A dream that hasn’t come true

The wealth of the country has grown, but oppression and exploitation are rampant. People hoped for life to be easier, but that has not happened

Bangladesh was born in 1971 after an unprecedented genocide that saw millions killed, hundreds of thousands of women raped, millions made orphans, people losing all their worldly possessions in the blink of an eye.

After Operation Searchlight was launched on March 25, 1971 as the West Pakistani tanks rolled on the streets of Dhaka, millions fled and the unlucky ones lay dead by the gutters. It is not only the minority Hindus who were targeted but the masses in general faced the barrel of a gun.

Indiscriminate slaughter of innocents resulted and the intelligentsia were in the process of getting wiped out. The Pakistani army found wiling cronies in certain die-hard believers of the failed dream of Pakistan and many of them were Bengalis themselves. These people were marked as collaborators. They have been tried for their crimes and then let go, after political upheaval in the state of Bangladesh changed personnel at the top tier of power. Their trials have started again recently.

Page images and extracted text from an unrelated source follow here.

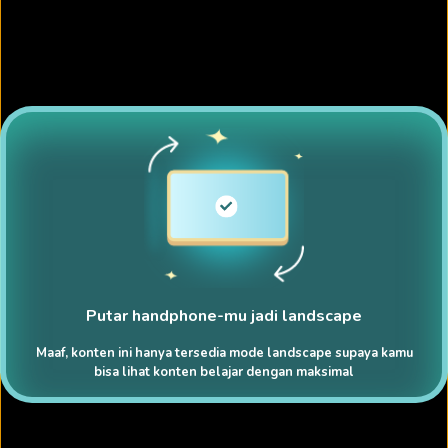
Putar handphone-mu jadi landscape
Maaf, konten ini hanya tersedia mode landscape supaya kamu
bisa lihat konten belajar dengan maksimal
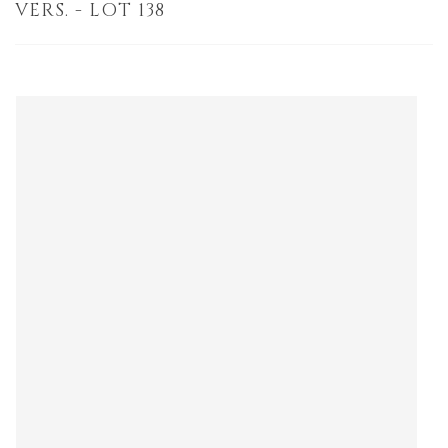
VERS. - LOT 138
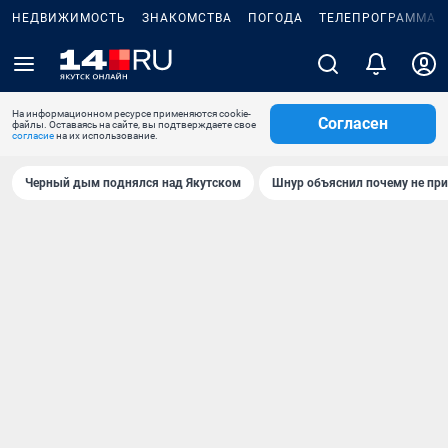
НЕДВИЖИМОСТЬ
ЗНАКОМСТВА
ПОГОДА
ТЕЛЕПРОГРАММА
На информационном ресурсе применяются cookie-
Согласен
файлы. Оставаясь на сайте, вы подтверждаете свое
согласие
на их использование.
Черный дым поднялся над Якутском
Шнур объяснил почему не при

The conflict created over 10 million refugees that fled to neighbouring India and an Indian offensive on East Pakistan became inevitable. The Bengalis, after the initial shock of the offensive launched by the marauding West Pakistanis, gathered themselves and started a guerilla warfare. The intention of gaining autonomy became an all out scream for independence. They were helped by the Indians.

From The Blood Telegram by Gary J Bass: “In London, the Sunday Times published a detailed and gruesome story by a Pakistani journalist, Anthony Mascarenhas, with the screaming headline GENOCIDE. Newsweek ran a horrific cover story. Village after village had been reduced to rubble, with stinking corpses.

The magazine said that a quarter of a million Bengalis had died. It told of a three-year-old child and his teenage mother, both of them refugees : They sat on the ground made muddy by the steady drizzle of the summer rains. The baby’s stomach was grotesquely distended, his arms no thicker than a man’s finger. His mother tried to coax him to eat some rice and dried fish. Finally, the baby mouthed the food feebly, wheezed — and died.”

Why did the Pakistanis (Western wing) run amok among the people of East Bengal? The Bengalis wanted autonomy (they won the elections of 1970 resoundingly), so the Pakistanis, with overt support from the Nixon administration, rolled tanks over them.

But as is obvious from history, the balance was not tilted in favour of the marauders and the Bengalis, with the Indian army in full support, forced the Pakistanis in the East Wing to surrender within nine months.

A new state was born in the world map: Bangladesh.

A new dawn was seen at the end of a long night of tyranny and people hoped. They hoped that the dawn would never end, it would never see the harsh sun of noon, the long and chilly night would never come. Alas, it was hope in vain; the world kept spinning on its axis.

The people of the landmass called Bangladesh fought in 1971 for their economic emancipation and freedom from exploitation by powers outside her boundaries. They fought not only to save their lives, but hoping for a country free from tyranny, a more equitable distribution of wealth, a country standing on the pillar of religious tolerance — call it secularism if you want; a country propagating socialistic ideals, not communism.

Over 40 years after that glorious moment of physical emancipation, what one sees is a dream that has remained a dream, turning to nightmares even, at times. A state religion has been inducted into the constitution which goes against the goals of the original constitution.

Bengalis were always a religious and God-fearing people, but religion was always a private matter. We have not seen that to be the case in a land that is fast losing tolerance for other faiths besides the one practiced by the majority. Politicians are flaunting their “holiness” by ostentatious display of their “piety.”

Deep down, mendacity is eating away the core of the country. A corrupt official or thieving minister is often seen going on holy pilgrimage with a bandwagon in accompaniment.

Equitable distribution is still a far cry. Some people, a small minority, have become fat cats and they have successfully created a plutocracy. The wealth of the country has grown, but oppression and exploitation are rampant. People hoped for life to be easier, but that has not happened; life is a struggle, unnecessary struggle it seems, for teeming millions. But they hope and struggle on.

People should want a lot more and not sit and hope. Whether they get what they hope for or want should not be a consideration; they should still want things to change. Anarchy should not be encouraged but accepting life as fate and lying down in defeat and thinking of better days, that may or may not come, cannot be the answer.

Good days need not be a mirage in the distance, but should seem somewhat palpable. People need to get at least some of what they want, a lot more than what they are getting now. The cats need some slimming down.

Bangladesh was a dream before inception but cannot remain a dream over four decades after coming into being. She will forge ahead, but things veer off in the wrong direction too often and that is not acceptable.

Rabindranath Tagore wrote: “What we want, we want in folly; what we get, we never wanted at all.”